Sometimes a kind of glory lights up the mind of a man. It happens to nearly everyone. You can feel it growing or preparing like a fuse burning toward dynamite. It is a feeling in the stomach, a delight of nerves, of the forearms. The skin tastes the air, and every deepdrawn breath is sweet. Its beginning has the pleasure of a great stretching yawn; it flashes in the brain and the whole world glows outside your eyes. A man may have lived all of his life in the gray, and the land and tress of him dark and somber. The events, even the important ones, may have trooped by faceless and pale. And then--the glory--so that a cricket song sweetens his ears, the smell of the earth rises chanting to his nose, and sweetens his ears, the smell of the earth rises chanting to his nose, and dappling light under a tree blesses his eyes. Then a man pours outward, a torrent of him, and yet he is not diminished. And I guess a man's importance in the world can be measured by the quality and number of his glories. It is a lonely thing but it relates us to the world. It is the mother of all creativeness, and it sets each man separate from all other men.

Our species is the only creative species, and it has only one creative instrument, the individual mind and spirit of a man. Nothing was ever created by two men. There are no good collaborations, whether in music, in art, in poetry, in mathematics, in philosophy. Once the miracle of creation has taken place, the group can build and extend it, but the group never invents anything. The preciousness lies in the lonely mind of a man.

Caleb and Aaron--now you are people and you have joined the fraternity and you have the right to be damned.

Tom felt his darkness. His father was beautiful and clever, his mother was short and mathematically sure. Each of his brothers and sisters had looks or gifts or fortune. Tom loved all of them passionately, but he felt heavy and earth-bound. He climbed ecstatic mountains and floundered in the rocky darkness between the peaks. He had spurts of bravery and they were bracketed in battens of cowardice.

Thou mayest rule over sin, Lee. That's it. I do not believe all men are destroyed. I can name you a dozen who were not, and they are the ones the world lives by. It is true of the spirit as it is true of battles--only the winners are remembered. Surely most men are destroyed, but there are others who like pillars of fire guide frightened men through the darkness. Thou mayest, Thou mayest! What glory! It is true that we are weak and sick and quarrelsome, but if that is all we ever were, we would, millenniums ago, have disappeared from the face of the earth. A few remnants of fossilized jawbone, some broken teeth in strata of limestone, would be the only mark man would have left of his existence in the world. But the choice, Lee, the choice of winning! I had never understood it or accepted it before. Do you see now why I told Adam tonight? I exercised the choice. Maybe I was wrong, but by telling him I also force him to live or get off the pot. What is that word, Lee?

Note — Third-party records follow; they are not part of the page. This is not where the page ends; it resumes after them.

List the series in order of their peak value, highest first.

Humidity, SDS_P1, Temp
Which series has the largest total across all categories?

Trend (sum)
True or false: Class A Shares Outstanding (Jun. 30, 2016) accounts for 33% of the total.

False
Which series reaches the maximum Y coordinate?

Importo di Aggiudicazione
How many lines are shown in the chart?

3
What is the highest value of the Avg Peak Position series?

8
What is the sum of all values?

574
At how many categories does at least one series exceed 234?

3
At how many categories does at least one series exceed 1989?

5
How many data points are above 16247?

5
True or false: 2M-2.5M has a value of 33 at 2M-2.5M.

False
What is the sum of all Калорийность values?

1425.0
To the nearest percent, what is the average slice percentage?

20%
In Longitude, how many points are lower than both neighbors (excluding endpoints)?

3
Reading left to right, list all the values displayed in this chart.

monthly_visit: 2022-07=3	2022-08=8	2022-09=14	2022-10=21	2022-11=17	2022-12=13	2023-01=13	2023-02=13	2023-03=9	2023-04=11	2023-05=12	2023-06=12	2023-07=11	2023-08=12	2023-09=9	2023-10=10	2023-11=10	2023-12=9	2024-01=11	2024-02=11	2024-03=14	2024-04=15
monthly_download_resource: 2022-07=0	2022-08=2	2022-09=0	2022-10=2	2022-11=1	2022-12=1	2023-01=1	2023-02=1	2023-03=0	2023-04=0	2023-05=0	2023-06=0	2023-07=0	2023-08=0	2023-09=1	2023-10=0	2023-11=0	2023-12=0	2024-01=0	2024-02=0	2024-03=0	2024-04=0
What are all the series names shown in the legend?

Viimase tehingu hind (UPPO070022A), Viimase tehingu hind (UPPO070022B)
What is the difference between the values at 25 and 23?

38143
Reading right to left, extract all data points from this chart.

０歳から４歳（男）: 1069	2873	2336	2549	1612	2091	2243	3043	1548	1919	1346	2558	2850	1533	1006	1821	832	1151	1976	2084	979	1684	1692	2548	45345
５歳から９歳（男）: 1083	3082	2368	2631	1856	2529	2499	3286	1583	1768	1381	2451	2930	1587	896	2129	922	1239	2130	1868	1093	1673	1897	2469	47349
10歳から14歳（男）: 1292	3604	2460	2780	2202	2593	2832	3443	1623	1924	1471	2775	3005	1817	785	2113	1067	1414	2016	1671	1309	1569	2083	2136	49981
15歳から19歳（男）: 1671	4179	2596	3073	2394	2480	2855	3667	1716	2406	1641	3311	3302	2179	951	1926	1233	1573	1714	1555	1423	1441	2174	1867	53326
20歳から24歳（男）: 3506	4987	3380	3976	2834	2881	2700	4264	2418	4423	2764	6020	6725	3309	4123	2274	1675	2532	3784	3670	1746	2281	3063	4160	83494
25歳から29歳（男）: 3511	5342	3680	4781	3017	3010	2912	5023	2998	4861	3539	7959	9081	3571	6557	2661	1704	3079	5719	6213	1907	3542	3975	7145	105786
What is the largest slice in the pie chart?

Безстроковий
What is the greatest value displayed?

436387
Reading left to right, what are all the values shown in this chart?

You're pretty full of yourself. You're marveling at the tragic spectacle of Caleb Trask--Caleb the magnificent, the unique. Caleb whose suffering should have its Homer. Did you ever think of yourself as a snot-nose kid--mean sometimes, incredibly generous sometimes? Dirty in your habits and curiously pure in your mind. Maybe you have a little more energy than most, just energy, but outside of that you're very like all the other snot-nose kids. Are you trying to attract dignity and tragedy to yourself because your mother was a whore? And if anything should have happened to your brother, will you be able to sneak for yourself the eminence of being a murderer,snot-nose?

Do you know where your brother is?
I'm not going to say anything about this book because it is the best book I have ever read.